◆ WHAT THIS TASK INVOLVES
Search the records for the string "https" and copy every line where it turns up.
─── DATASET RECORDS ───
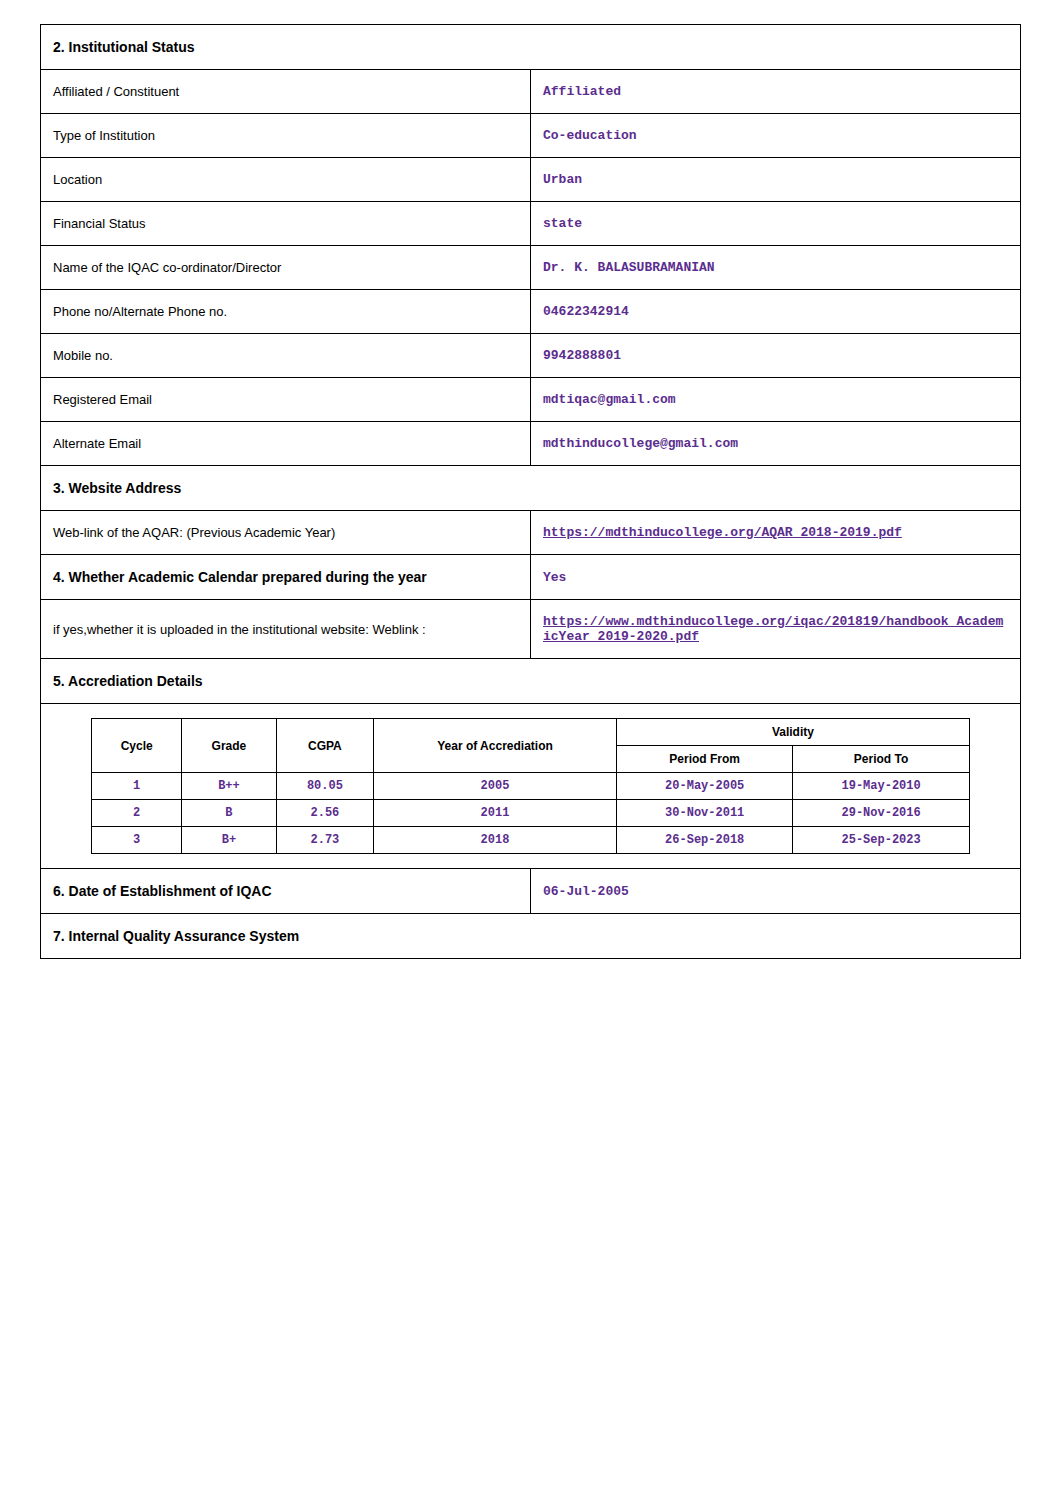| 2. Institutional Status |
| Affiliated / Constituent | Affiliated |
| Type of Institution | Co-education |
| Location | Urban |
| Financial Status | state |
| Name of the IQAC co-ordinator/Director | Dr. K. BALASUBRAMANIAN |
| Phone no/Alternate Phone no. | 04622342914 |
| Mobile no. | 9942888801 |
| Registered Email | mdtiqac@gmail.com |
| Alternate Email | mdthinducollege@gmail.com |
| 3. Website Address |
| Web-link of the AQAR: (Previous Academic Year) | https://mdthinducollege.org/AQAR_2018-2019.pdf |
| 4. Whether Academic Calendar prepared during the year | Yes |
| if yes,whether it is uploaded in the institutional website: Weblink : | https://www.mdthinducollege.org/iqac/201819/handbook_AcademicYear_2019-2020.pdf |
| 5. Accrediation Details |
| / Cycle / Grade / CGPA / Year of Accrediation / Validity / / --- / --- / --- / --- / --- / / Period From / Period To / / 1 / B++ / 80.05 / 2005 / 20-May-2005 / 19-May-2010 / / 2 / B / 2.56 / 2011 / 30-Nov-2011 / 29-Nov-2016 / / 3 / B+ / 2.73 / 2018 / 26-Sep-2018 / 25-Sep-2023 / |
| 6. Date of Establishment of IQAC | 06-Jul-2005 |
| 7. Internal Quality Assurance System |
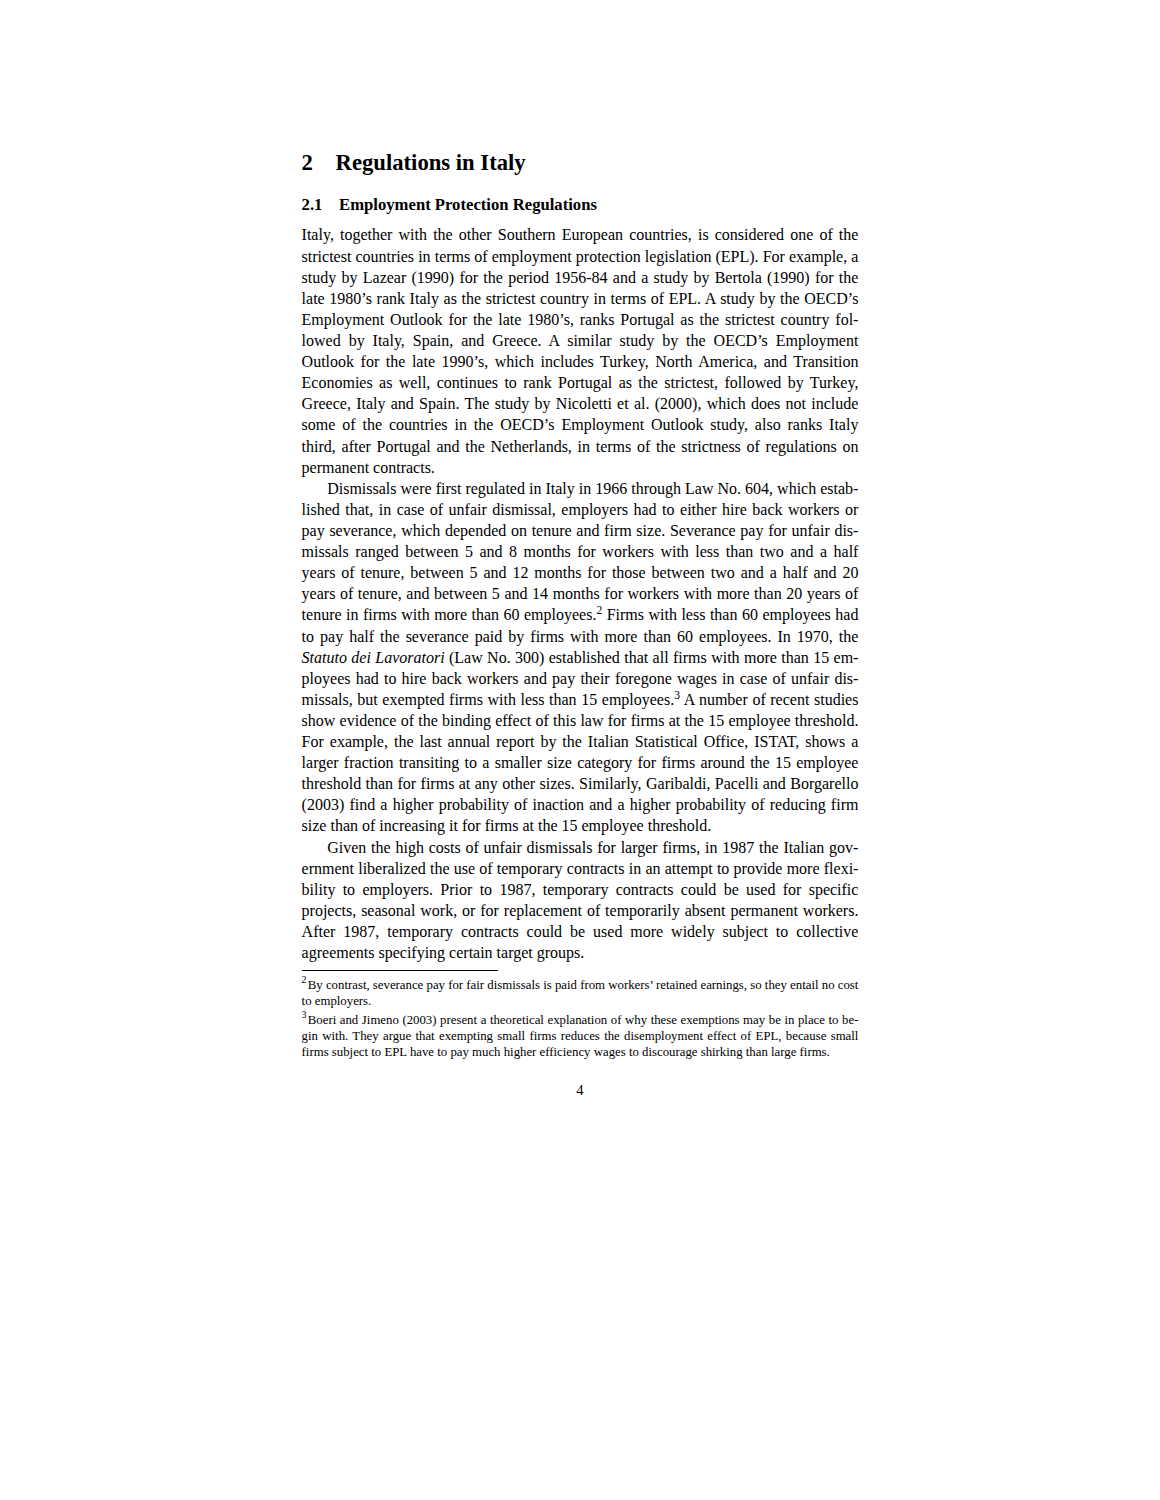2 Regulations in Italy
2.1 Employment Protection Regulations
Italy, together with the other Southern European countries, is considered one of the strictest countries in terms of employment protection legislation (EPL). For example, a study by Lazear (1990) for the period 1956-84 and a study by Bertola (1990) for the late 1980’s rank Italy as the strictest country in terms of EPL. A study by the OECD’s Employment Outlook for the late 1980’s, ranks Portugal as the strictest country followed by Italy, Spain, and Greece. A similar study by the OECD’s Employment Outlook for the late 1990’s, which includes Turkey, North America, and Transition Economies as well, continues to rank Portugal as the strictest, followed by Turkey, Greece, Italy and Spain. The study by Nicoletti et al. (2000), which does not include some of the countries in the OECD’s Employment Outlook study, also ranks Italy third, after Portugal and the Netherlands, in terms of the strictness of regulations on permanent contracts.
Dismissals were first regulated in Italy in 1966 through Law No. 604, which established that, in case of unfair dismissal, employers had to either hire back workers or pay severance, which depended on tenure and firm size. Severance pay for unfair dismissals ranged between 5 and 8 months for workers with less than two and a half years of tenure, between 5 and 12 months for those between two and a half and 20 years of tenure, and between 5 and 14 months for workers with more than 20 years of tenure in firms with more than 60 employees.2 Firms with less than 60 employees had to pay half the severance paid by firms with more than 60 employees. In 1970, the Statuto dei Lavoratori (Law No. 300) established that all firms with more than 15 employees had to hire back workers and pay their foregone wages in case of unfair dismissals, but exempted firms with less than 15 employees.3 A number of recent studies show evidence of the binding effect of this law for firms at the 15 employee threshold. For example, the last annual report by the Italian Statistical Office, ISTAT, shows a larger fraction transiting to a smaller size category for firms around the 15 employee threshold than for firms at any other sizes. Similarly, Garibaldi, Pacelli and Borgarello (2003) find a higher probability of inaction and a higher probability of reducing firm size than of increasing it for firms at the 15 employee threshold.
Given the high costs of unfair dismissals for larger firms, in 1987 the Italian government liberalized the use of temporary contracts in an attempt to provide more flexibility to employers. Prior to 1987, temporary contracts could be used for specific projects, seasonal work, or for replacement of temporarily absent permanent workers. After 1987, temporary contracts could be used more widely subject to collective agreements specifying certain target groups.
2 By contrast, severance pay for fair dismissals is paid from workers’ retained earnings, so they entail no cost to employers.
3 Boeri and Jimeno (2003) present a theoretical explanation of why these exemptions may be in place to begin with. They argue that exempting small firms reduces the disemployment effect of EPL, because small firms subject to EPL have to pay much higher efficiency wages to discourage shirking than large firms.
4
───
◆ ANSWER AREA
| Web-link of the AQAR: (Previous Academic Year) | https://mdthinducollege.org/AQAR_2018-2019.pdf |
| if yes,whether it is uploaded in the institutional website: Weblink : | https://www.mdthinducollege.org/iqac/201819/handbook_AcademicYear_2019-2020.pdf |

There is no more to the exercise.